What did Donald Trump do today?
He lied about the impact of his airstrikes on Iran.
In the aftermath of airstrikes on several suspected Iranian nuclear enrichment facilities in June, Trump insisted that all of them had been "OBLITERATED LIKE NOBODY'S EVER SEEN BEFORE." He also claimed that the highly enriched uranium had been destroyed, too—which is more or less physically impossible even if the actual stockpiles hadn't been moved in advance of the attack.
When a Defense Department report released a few days later suggested that the facilities hadn't been destroyed, Trump simply repeated the claim. He issued a statement instructing the public to "take it from those who actually know," citing himself and his political allies—but not the actual experts who were telling him differently.

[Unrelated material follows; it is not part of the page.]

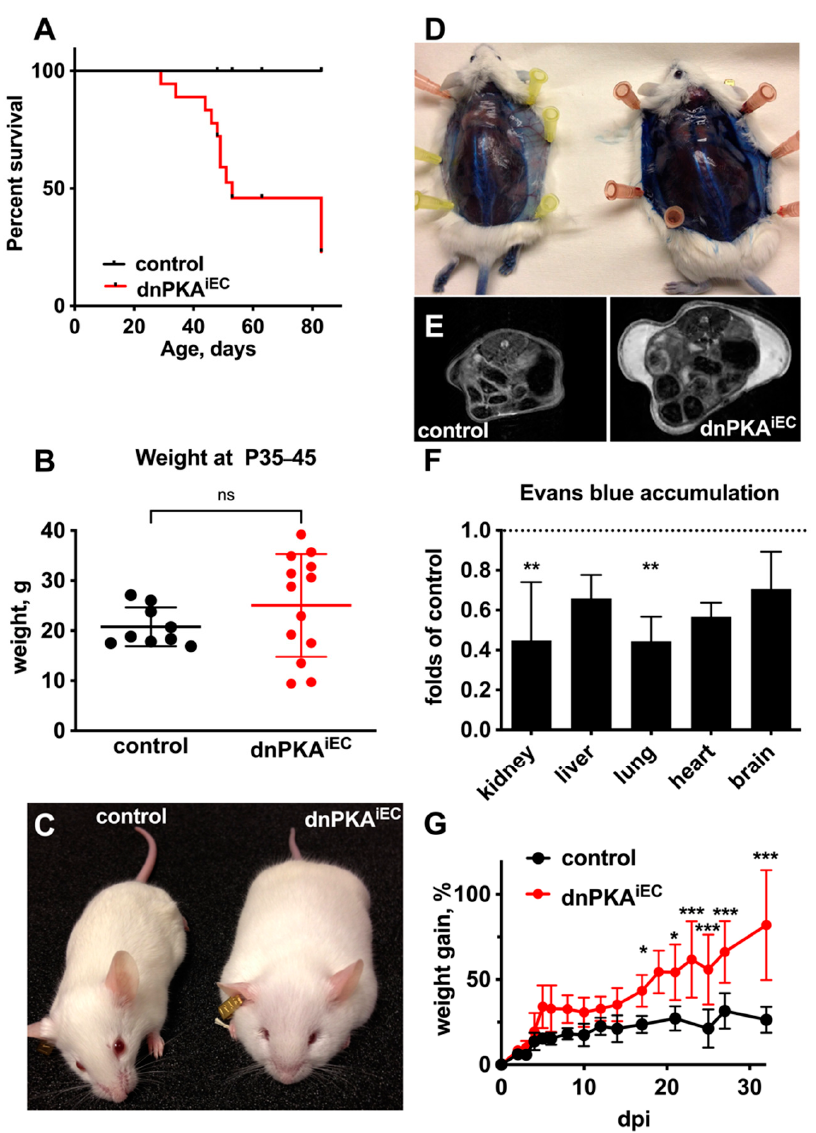
Figure 1. Inhibition of endothelial PKA results in subcutaneous edema and premature death. ( A – E ) dnPKA iEC mice and their control (Tg( Cdh5-cre/ERT2 ) 1Rha without floxed transgenes) littermates were injected with 50 mg tamoxifen at postnatal days 1, 2 and 3. ( A ), Inhibition of endothelial PKA results in premature death. In total, 15 control and 18 dnPKA iEC mice from 4 different litters were analyzed. ( B ), dnPKA iEC mice have broader weight distribution than their control littermates, with some gaining more weight and some failing to gain weight normally. Here, 9 control and 13 dnPKA iEC mice from 4 different litters were analyzed. Data are presented as scatter blot with individual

But that report was, by its own admission, a low-confidence preliminary assessment. On Thursday, a much more conclusive report was issued. It said that of the three bombed facilities, two survived with only minor damage. Today, in response, Trump once again insisted that all of Iran's nuclear capabilities were "completely destroyed and/or OBLITERATED" and that it would take years to restart a bomb program.
In other words, Trump is either accusing his own military and intelligence experts of lying about a major national security concern, or lying himself, or unable to understand the truth.
Even for non-experts, the holes in Trump's story are obvious. Iran is a nation the size of the all the Rocky Mountain states put together, and with similar terrain. It has a robust nuclear energy program and domestic sources of uranium ore. Eighty years after the Manhattan Project, constructing a uranium fission bomb is not difficult in practice for a country with hundreds of thousands of trained engineers and physicists.
The only real hurdle is refining the uranium, which is done with special centrifuges. These are small and portable and could easily have been moved from the targeted sites in advance of the attack, which Trump telegraphed. Keeping Iran from acquiring a store of those centrifuges, as well as the surplus of reactor fuel they've been refining, was the purpose of the Joint Comprehensive Plan of Action that Iran entered into with the United States and other nations.
Trump unilaterally withdrew the United States from the JCPOA in 2018, which allowed Iran to turn away international monitors and rebuild its stockpile of centrifuges.
Why does this matter?
- Past a certain point it doesn't matter if a president can't understand, can't remember, or can't tell the truth about something this important.
- American national security is more important than Donald Trump's ego.